The First 6 Ecumenical Councils:
This is what you believe
This is what you believe
[Note: As with any meeting of many leaders at the same place, the councils discussed the main idea, which in this case was the heresy, plus other concerns. This article will only cover the heresies.]
Council 1: The Council of Nicaea, 325
- Heresy: Arianism founded by Arius. Arius believed that the Father created Son, therefore, there was a time when the Son did not exist.
- Decision: The council declared that Jesus has always existed.
Council 2: The First Council of Constantinople, 381
- Extra: At this council, Theodosius decided to end Arianism as a threat to Christianity. The council adapted the Nicene Creed by further defining who Christ was (thereby enlarging the section of the Creed that describes Christ). This adapted Creed is known as the Niceno-Constantinopolitan Creed, although it is frequently referred to as the Nicene Creed.

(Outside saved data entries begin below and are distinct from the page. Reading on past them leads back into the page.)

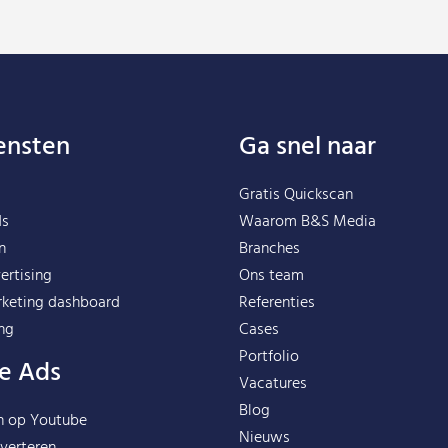
ensten
Ga snel naar
Gratis Quickscan
ds
Waarom B&S Media
n
Branches
ertising
Ons team
rketing dashboard
Referenties
ing
Cases
Portfolio
e Ads
Vacatures
Blog
n op Youtube
Nieuws
verteren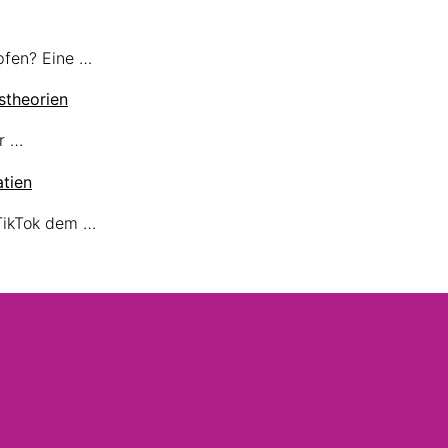
pfen? Eine …
theorien
r …
tien
TikTok dem …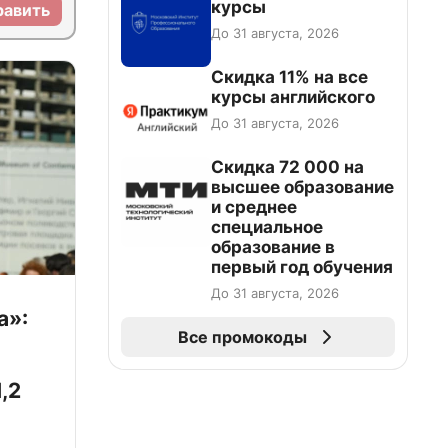
курсы
равить
До 31 августа, 2026
Скидка 11% на все
курсы английского
До 31 августа, 2026
Скидка 72 000 на
высшее образование
и среднее
специальное
образование в
первый год обучения
До 31 августа, 2026
а»:
Все промокоды
,2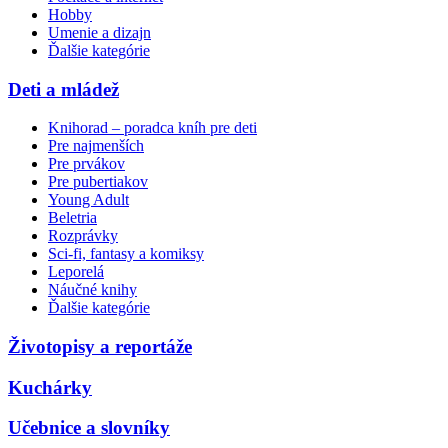
Hobby
Umenie a dizajn
Ďalšie kategórie
Deti a mládež
Knihorad – poradca kníh pre deti
Pre najmenších
Pre prvákov
Pre pubertiakov
Young Adult
Beletria
Rozprávky
Sci-fi, fantasy a komiksy
Leporelá
Náučné knihy
Ďalšie kategórie
Životopisy a reportáže
Kuchárky
Učebnice a slovníky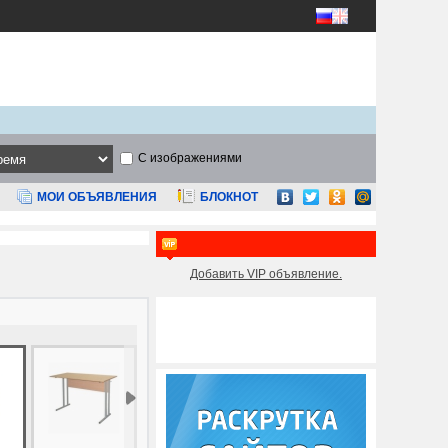
С изображениями
МОИ ОБЪЯВЛЕНИЯ
БЛОКНОТ
Добавить VIP объявление.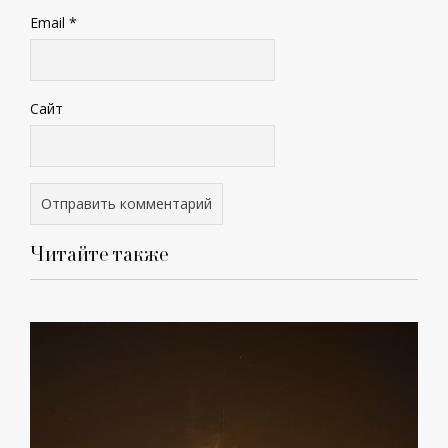
Email
*
Сайт
Читайте также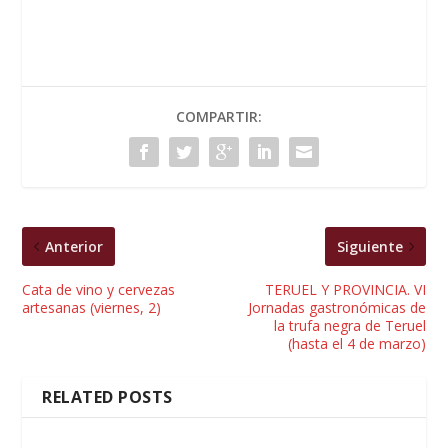
COMPARTIR:
Anterior
Siguiente
Cata de vino y cervezas
TERUEL Y PROVINCIA. VI
artesanas (viernes, 2)
Jornadas gastronómicas de
la trufa negra de Teruel
(hasta el 4 de marzo)
RELATED POSTS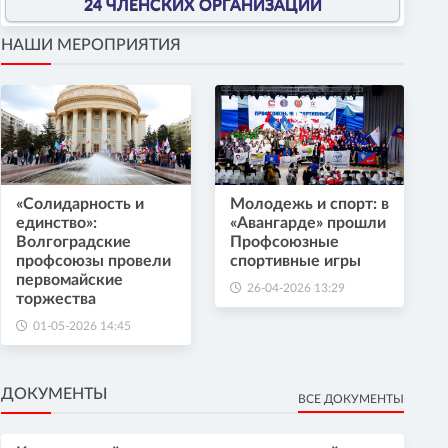
24 ЧЛЕНСКИХ ОРГАНИЗАЦИИ
НАШИ МЕРОПРИЯТИЯ
«Солидарность и
Молодежь и спорт: в
единство»:
«Авангарде» прошли
Волгоградские
Профсоюзные
профсоюзы провели
спортивные игры
первомайские
26-04-2026 13:29
торжества
01-05-2026 14:45
ДОКУМЕНТЫ
ВСЕ ДОКУМЕНТЫ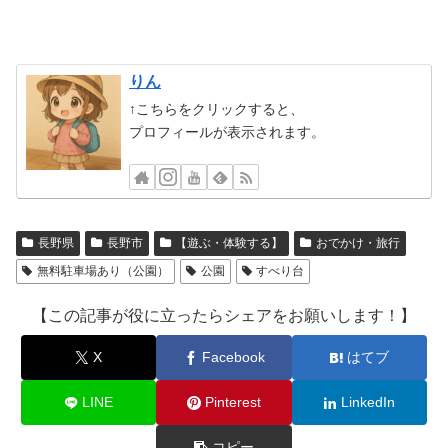
りん
↑こちらをクリックすると、
プロフィールが表示されます。
長野県
長野市
【遊ぶ・体験する】
おでかけ・旅行
無料駐車場あり（公園）
公園
すべり台
【この記事が役に立ったらシェアをお願いします！】
X
Facebook
はてブ
LINE
Pinterest
LinkedIn
コピー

- Heresy: Apollinarius raised the question of how Christ was constructed. He believed that humans have a body, soul, and spirit, and that Jesus had a human body and a soul but not a human mind. Instead, he believed that the logos (John 1:1) controlled Jesus instead of a human mind. The other bishops at the Council of Constantinople believed this demoted Jesus to be less than fully human; therefore, he would not be a sufficient sacrifice for humanity's sins.
- Decision: The council declared that Jesus was fully God and fully human.

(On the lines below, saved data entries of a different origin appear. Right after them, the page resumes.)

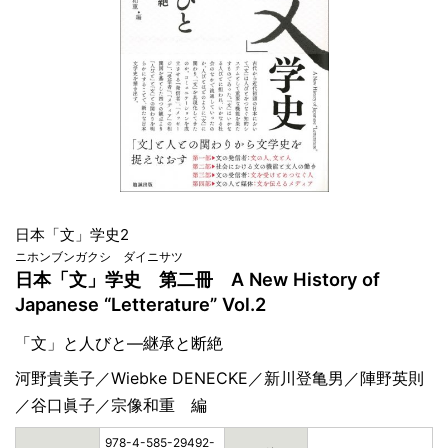
日本「文」学史2
ニホンブンガクシ ダイニサツ
日本「文」学史 第二冊 A New History of
Japanese “Letterature” Vol.2
「文」と人びと―継承と断絶
河野貴美子／Wiebke DENECKE／新川登亀男／陣野英則
／谷口眞子／宗像和重 編
978-4-585-29492-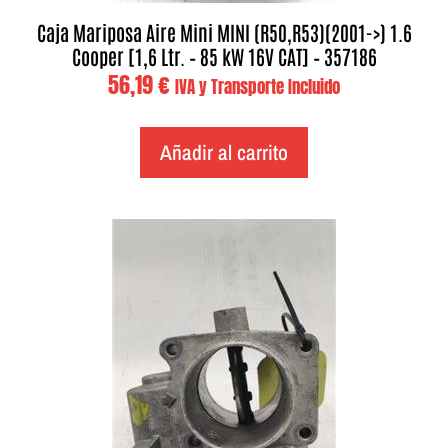
Caja Mariposa Aire Mini MINI (R50,R53)(2001->) 1.6
Cooper [1,6 Ltr. – 85 kW 16V CAT] – 357186
56,19
€
IVA y Transporte Incluido
Añadir al carrito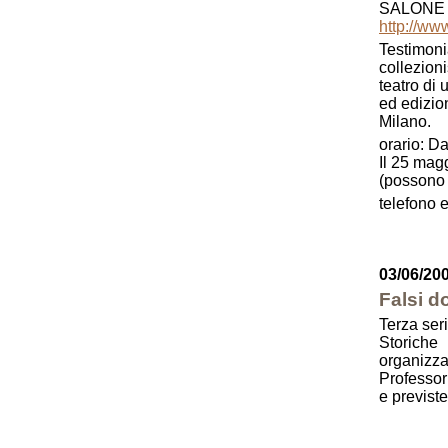
SALONE 
http://www
Testimonia
collezion
teatro di 
ed edizion
Milano.
orario: D
Il 25 mag
(possono 
telefono
03/06/20
Falsi d
Terza seri
Storiche
organizza
Professo
e previst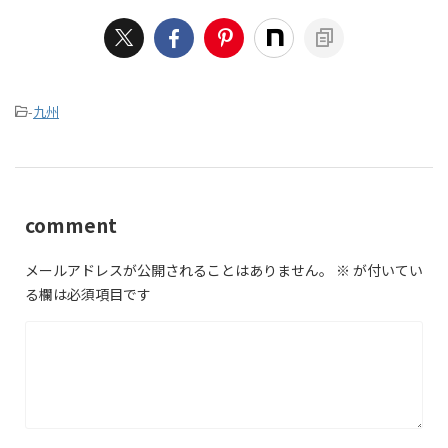
-
九州
comment
メールアドレスが公開されることはありません。
※
が付いてい
る欄は必須項目です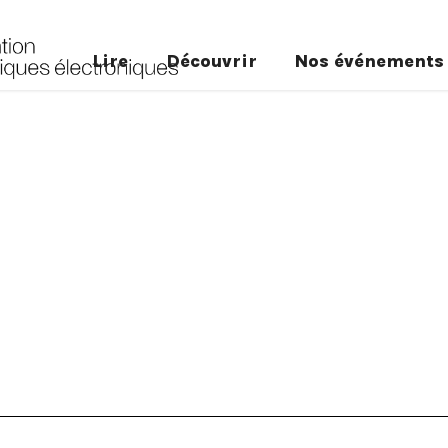
Lire
Découvrir
Nos événements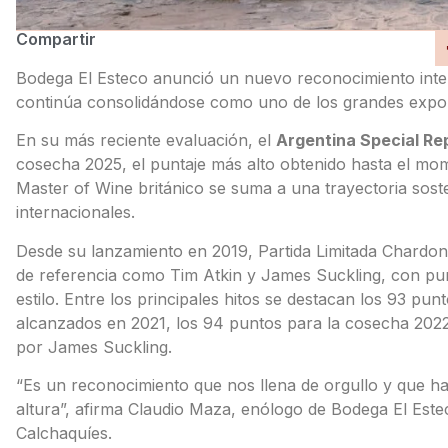
Compartir
Bodega El Esteco anunció un nuevo reconocimiento inter
continúa consolidándose como uno de los grandes expone
En su más reciente evaluación, el
Argentina Special Re
cosecha 2025, el puntaje más alto obtenido hasta el mome
Master of Wine británico se suma a una trayectoria sosten
internacionales.
Desde su lanzamiento en 2019, Partida Limitada Chardon
de referencia como Tim Atkin y James Suckling, con punt
estilo. Entre los principales hitos se destacan los 93 pu
alcanzados en 2021, los 94 puntos para la cosecha 2022
por James Suckling.
“Es un reconocimiento que nos llena de orgullo y que ha
altura”, afirma Claudio Maza, enólogo de Bodega El Estec
Calchaquíes.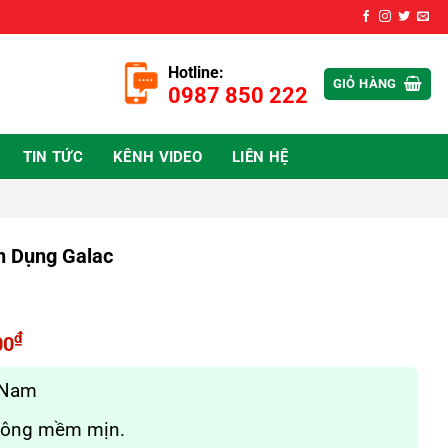
Hotline:
GIỎ HÀNG
0987 850 222
TIN TỨC
KÊNH VIDEO
LIÊN HỆ
n Dụng Galac
₫
00
Nam
ng mềm mịn.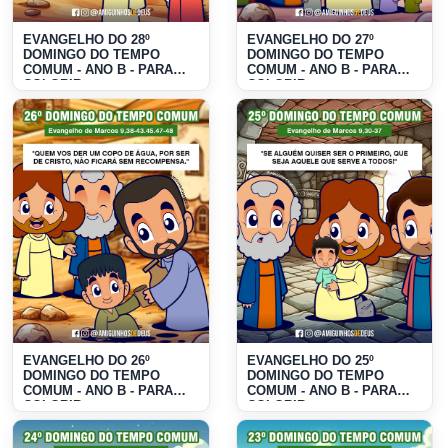
EVANGELHO DO 28º
EVANGELHO DO 27º
DOMINGO DO TEMPO
DOMINGO DO TEMPO
COMUM - ANO B - PARA
COMUM - ANO B - PARA
COLORIR
COLORIR
EVANGELHO DO 26º
EVANGELHO DO 25º
DOMINGO DO TEMPO
DOMINGO DO TEMPO
COMUM - ANO B - PARA
COMUM - ANO B - PARA
COLORIR
COLORIR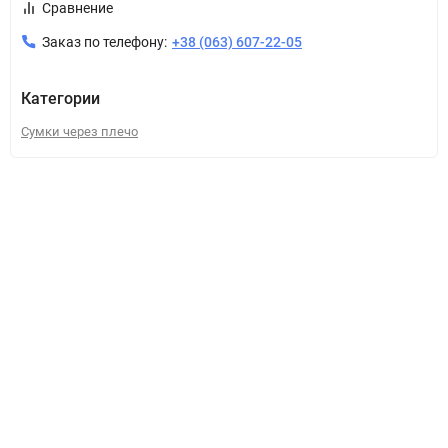
Сравнение
Заказ по телефону:
+38 (063) 607-22-05
Категории
Сумки через плечо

Council 3: Council of Ephesus, 431
- Heresy: Nestorius (pronounced like it looks: "nes-to-ri-us") was the bishop of Constantinople, and he disagreed with a term that was becoming popular, that Mary (the mother of Jesus) was the "Mother of God." He believed that Mary was the mother of Christ, meaning the human aspect of Jesus Christ. He taught that Christ was two separate beings or people, divine and human. This concept allowed for the divinity of Christ to overwhelm the humanity of Christ. The reason for this distinction was that Nestorius believed that Jesus Christ was two persons, with the human person being born and then suffering and dying on the cross but not the divine person. The problem (really, heresy) is that this rejects the atonement, where Jesus Christ, as both God and man, took upon himself all sin and paid the punishment for humans.

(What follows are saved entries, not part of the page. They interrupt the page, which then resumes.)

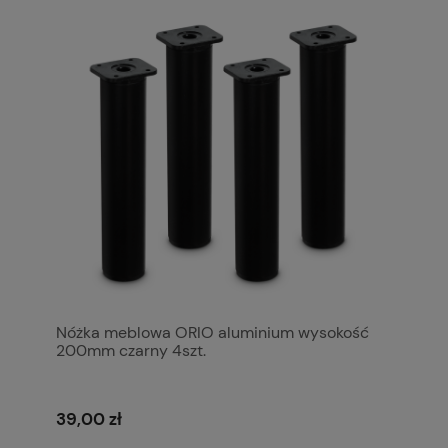
Nóżka meblowa ORIO aluminium wysokość
200mm czarny 4szt.
39,00 zł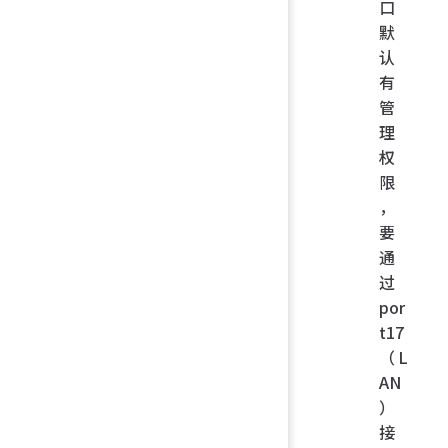
口
默
认
有
管
理
权
限
，
要
通
过
por
t17
（L
AN
）
接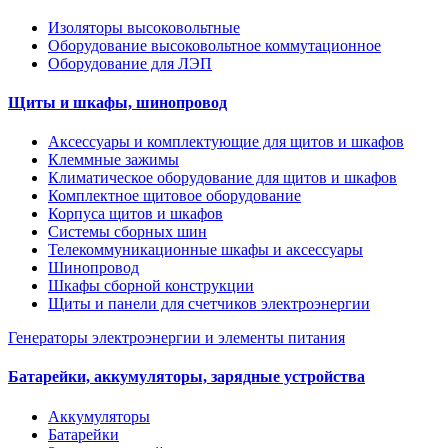
Изоляторы высоковольтные
Оборудование высоковольтное коммутационное
Оборудование для ЛЭП
Щиты и шкафы, шинопровод
Аксессуары и комплектующие для щитов и шкафов
Клеммные зажимы
Климатическое оборудование для щитов и шкафов
Комплектное щитовое оборудование
Корпуса щитов и шкафов
Системы сборных шин
Телекоммуникационные шкафы и аксессуары
Шинопровод
Шкафы сборной конструкции
Щиты и панели для счетчиков электроэнергии
Генераторы электроэнергии и элементы питания
Батарейки, аккумуляторы, зарядные устройства
Аккумуляторы
Батарейки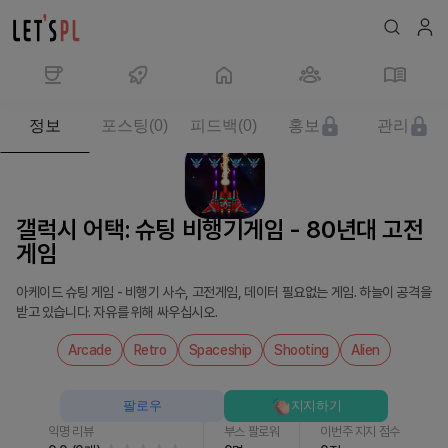
제
정보
포스팅
(
0
)
피드백
(
0
)
홍보
관리
품/
서
비
스
갤럭시 어택: 슈팅 비행기게임 - 80년대 고전
갤
게임
럭
시
아케이드 슈팅 게임 - 비행기 사수, 고전게임, 데이터 필요없는 게임. 하늘이 공격을
어
받고 있습니다. 자유를 위해 싸우십시오.
택:
슈
Arcade
Retro
Spaceship
Shooting
Alien
팅
비
팔로우
지지하기
행
익명 리뷰
부스 팔로워
이번주 지지 점수
기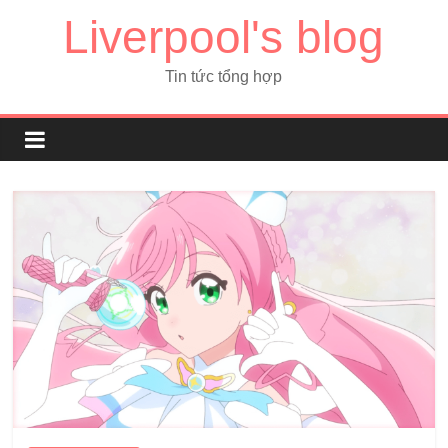
Liverpool's blog
Tin tức tổng hợp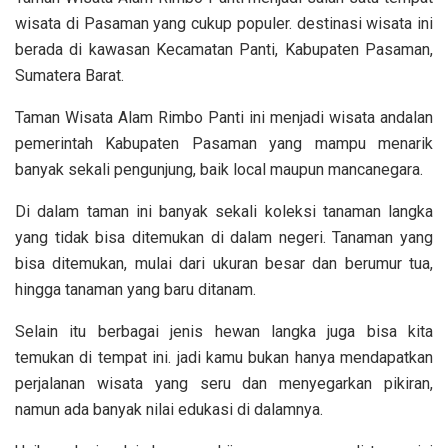
wisata di Pasaman yang cukup populer. destinasi wisata ini
berada di kawasan Kecamatan Panti, Kabupaten Pasaman,
Sumatera Barat.
Taman Wisata Alam Rimbo Panti ini menjadi wisata andalan
pemerintah Kabupaten Pasaman yang mampu menarik
banyak sekali pengunjung, baik local maupun mancanegara.
Di dalam taman ini banyak sekali koleksi tanaman langka
yang tidak bisa ditemukan di dalam negeri. Tanaman yang
bisa ditemukan, mulai dari ukuran besar dan berumur tua,
hingga tanaman yang baru ditanam.
Selain itu berbagai jenis hewan langka juga bisa kita
temukan di tempat ini. jadi kamu bukan hanya mendapatkan
perjalanan wisata yang seru dan menyegarkan pikiran,
namun ada banyak nilai edukasi di dalamnya.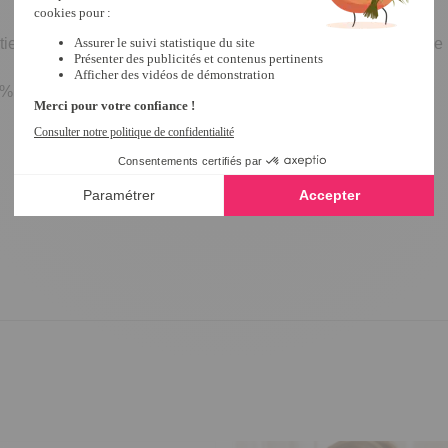
ien-gorge permettent, en plus, un ajustement parfait ! Agrafage
0% élasthanne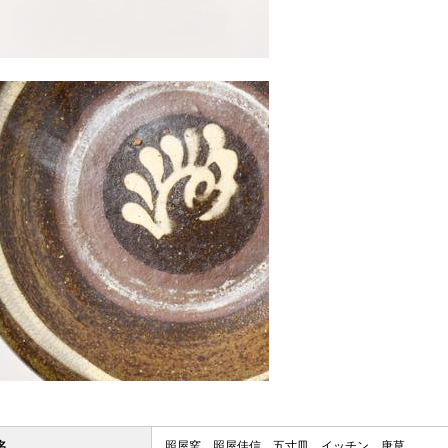
名
照屋窯 照屋佳信 五寸皿 イッチン 唐草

- Decision: The council declared that Christ was one person with two natures.
- Extra: The council also declared that Mary, the mother of Jesus, remained a virgin her entire life and gave her the title of "Mother of God." [Which Protestants do not accept.]
Council 4: Council of Chalcedon, 451
- Heresy: Eutyches (pronounced "you-ti-cuss") spoke out against Nestorius at the Council of Ephesus. Yet his own theology went too far in the other direction. Whereas Nestorius believed that the divine and human natures within Jesus Christ were further apart than other bishops accepted, Eutyches believed they were more closely intertwined than other bishops accepted. This view is known as "monophysitism," or "one nature."
- Decision: The council declared that the two natures of Christ form one person and one hypostasis (meaning one substance). The result is that the divine and human natures are equally "mixed" or "intertwined" in Christ, without one overwhelming the other.
Council 5: Second Council of Constantinople, 553
- Heresy: This council mainly supported the decisions of the previous council. After the Council of Chalcedon ended, some lingering belief of monophysitism continued, especially in the east. This council was an attempt to provide some common ground between eastern and western Christianity, but it did not succeed. [This was one reason the church split in 1054 into Catholics and Orthodox.]
Council 6: Third Council of Constantinople, 680-681
- Heresy: This council defeated two ideas that developed out of the one person-two natures doctrine declared at the Council of Chalcedon. Monoenergism is the idea that Christ had two natures but one energy. Monothelitism is the idea that there is one will (and not two wills that could come naturally out of a two-natures doctrine).